__Exercise prompt__.
Extract the lines exactly as they appear, starting with the line containing "Page size: 1275x1650." and continuing through the line containing "text Para resolver", with both of those lines included.

__Supplied data__.
========================
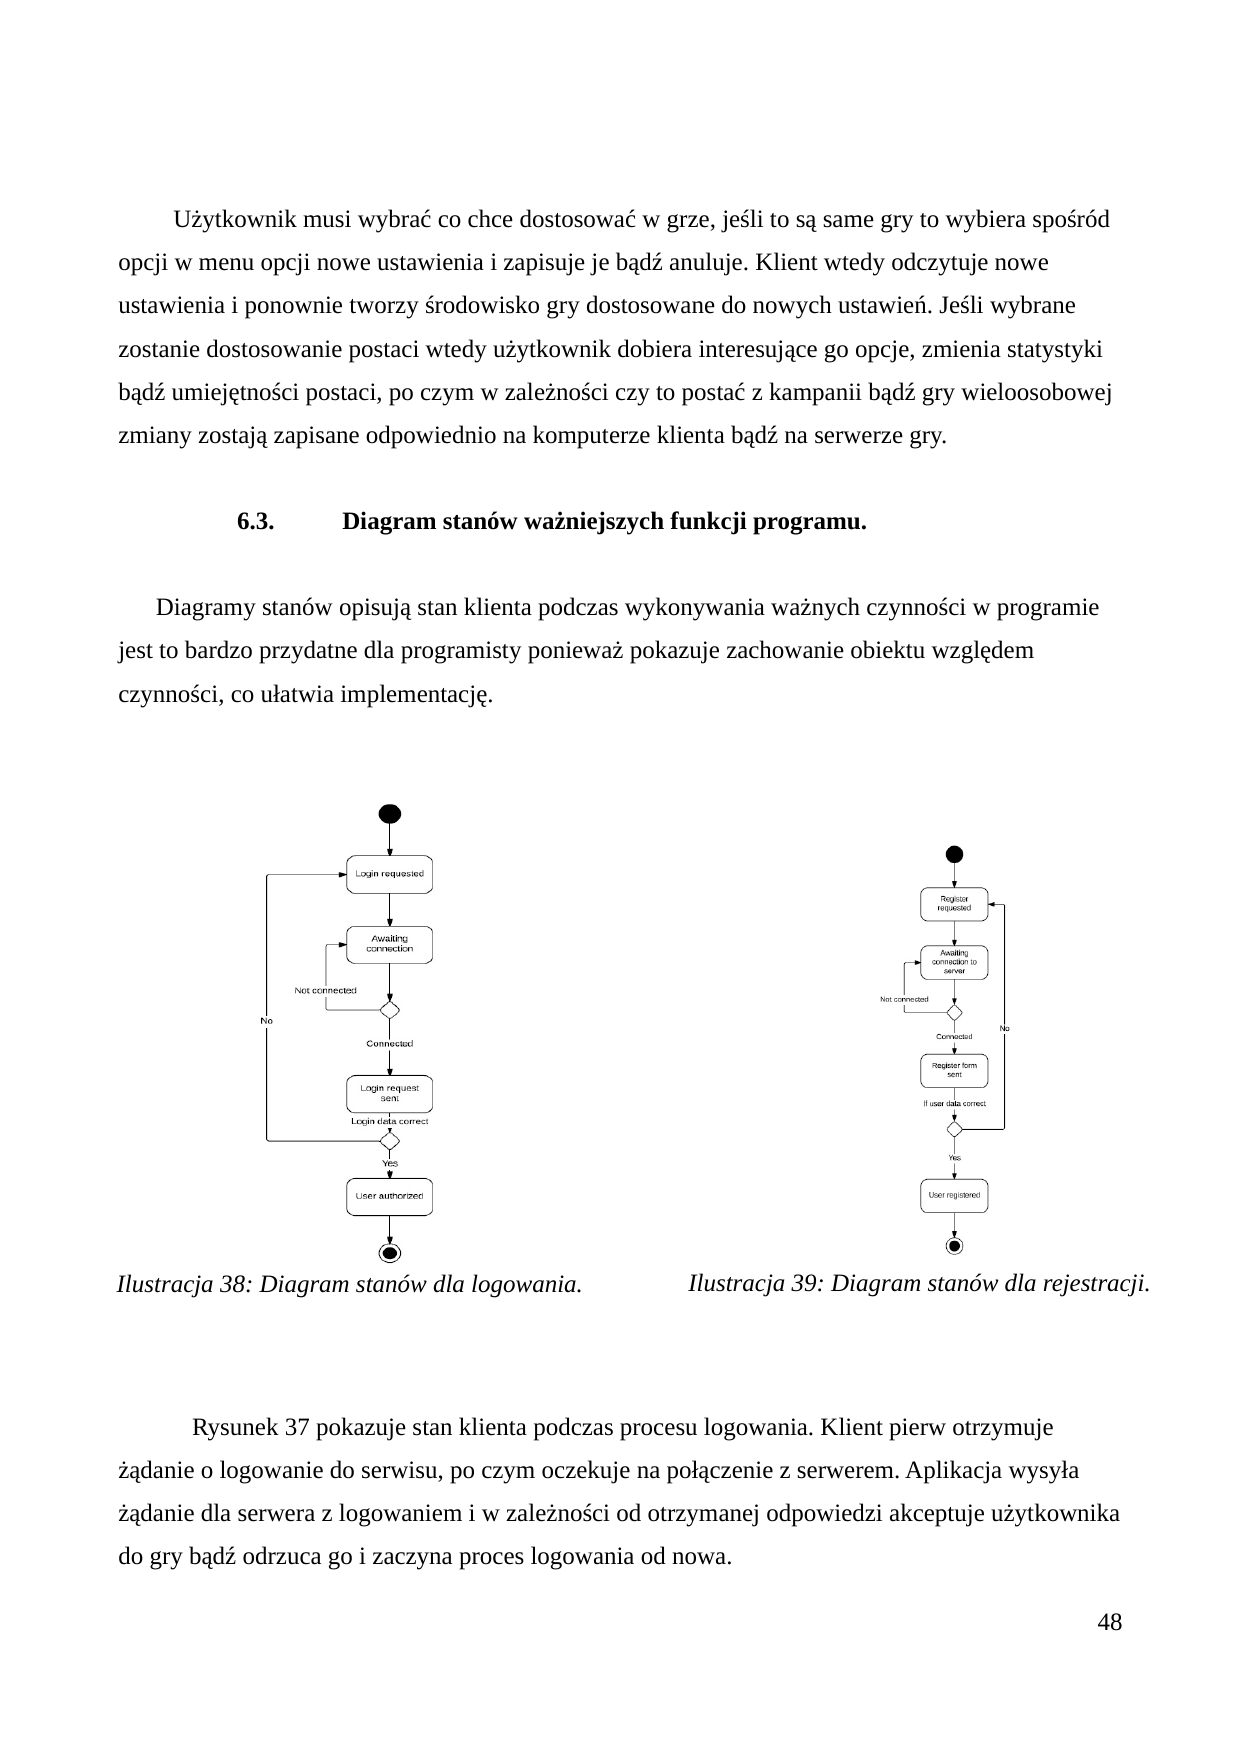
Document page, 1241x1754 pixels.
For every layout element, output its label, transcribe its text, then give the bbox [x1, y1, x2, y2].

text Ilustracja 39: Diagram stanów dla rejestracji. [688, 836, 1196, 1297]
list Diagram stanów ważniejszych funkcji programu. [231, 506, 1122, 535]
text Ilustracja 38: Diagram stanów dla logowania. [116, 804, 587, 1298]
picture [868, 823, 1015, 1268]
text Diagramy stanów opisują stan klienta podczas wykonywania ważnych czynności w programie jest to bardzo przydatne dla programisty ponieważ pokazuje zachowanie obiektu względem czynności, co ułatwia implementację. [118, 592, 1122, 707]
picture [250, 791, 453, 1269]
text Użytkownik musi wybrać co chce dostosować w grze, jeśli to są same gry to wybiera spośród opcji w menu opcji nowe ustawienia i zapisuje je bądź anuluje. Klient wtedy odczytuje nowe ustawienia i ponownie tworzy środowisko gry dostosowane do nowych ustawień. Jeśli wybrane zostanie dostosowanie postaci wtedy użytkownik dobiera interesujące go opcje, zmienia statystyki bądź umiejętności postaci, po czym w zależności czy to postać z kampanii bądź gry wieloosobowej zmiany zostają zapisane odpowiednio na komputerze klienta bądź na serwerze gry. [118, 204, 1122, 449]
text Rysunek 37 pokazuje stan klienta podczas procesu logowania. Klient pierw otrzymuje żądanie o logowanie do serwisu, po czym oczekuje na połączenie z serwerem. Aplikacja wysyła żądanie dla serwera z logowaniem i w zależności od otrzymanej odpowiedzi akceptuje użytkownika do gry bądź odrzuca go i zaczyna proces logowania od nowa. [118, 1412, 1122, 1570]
========================
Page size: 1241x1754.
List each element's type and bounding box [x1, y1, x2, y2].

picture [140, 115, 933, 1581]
========================
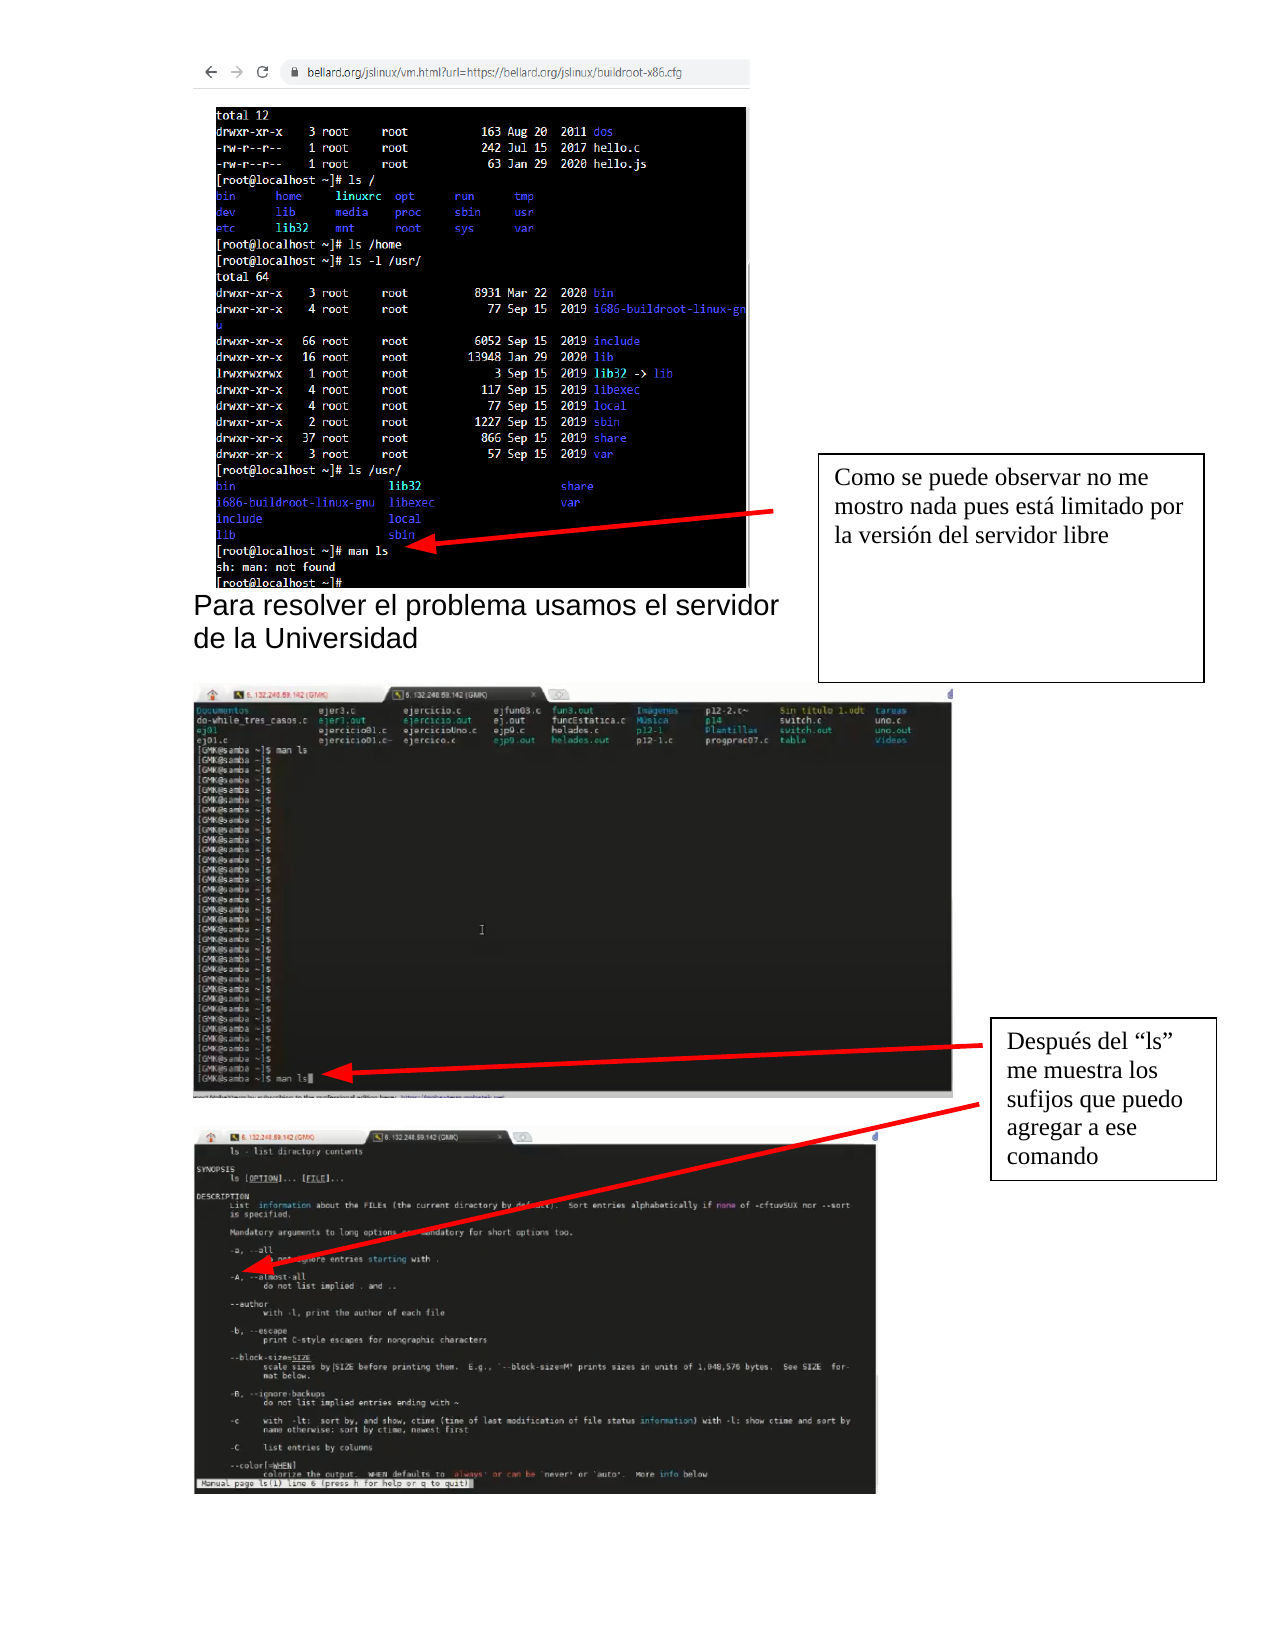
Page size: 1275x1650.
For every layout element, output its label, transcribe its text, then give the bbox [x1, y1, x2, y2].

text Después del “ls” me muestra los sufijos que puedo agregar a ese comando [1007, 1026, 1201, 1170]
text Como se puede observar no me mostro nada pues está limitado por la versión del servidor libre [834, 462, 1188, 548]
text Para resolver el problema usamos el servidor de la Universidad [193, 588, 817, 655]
========================
__Task result__.
Page size: 1275x1650.
For every layout element, output its label, transcribe its text, then give the bbox [x1, y1, x2, y2].

text Después del “ls” me muestra los sufijos que puedo agregar a ese comando [1007, 1026, 1201, 1170]
text Como se puede observar no me mostro nada pues está limitado por la versión del servidor libre [834, 462, 1188, 548]
text Para resolver el problema usamos el servidor de la Universidad [193, 588, 817, 655]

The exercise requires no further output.